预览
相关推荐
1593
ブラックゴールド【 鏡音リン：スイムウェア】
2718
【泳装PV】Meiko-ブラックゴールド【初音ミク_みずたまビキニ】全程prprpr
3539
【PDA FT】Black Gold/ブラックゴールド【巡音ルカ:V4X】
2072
◆ ◆ ◆
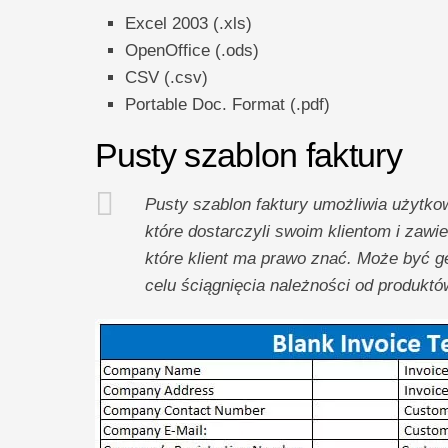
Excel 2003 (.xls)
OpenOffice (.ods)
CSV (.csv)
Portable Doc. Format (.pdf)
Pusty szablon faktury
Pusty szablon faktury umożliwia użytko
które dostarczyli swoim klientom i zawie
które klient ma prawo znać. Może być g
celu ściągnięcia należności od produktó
◆ ◆ ◆
• TASK BRIEF:
When a line in the listing above holds the word "szablon", copy it.

• SOLVED PROBLEM:
Pusty szablon faktury
Pusty szablon faktury umożliwia użytko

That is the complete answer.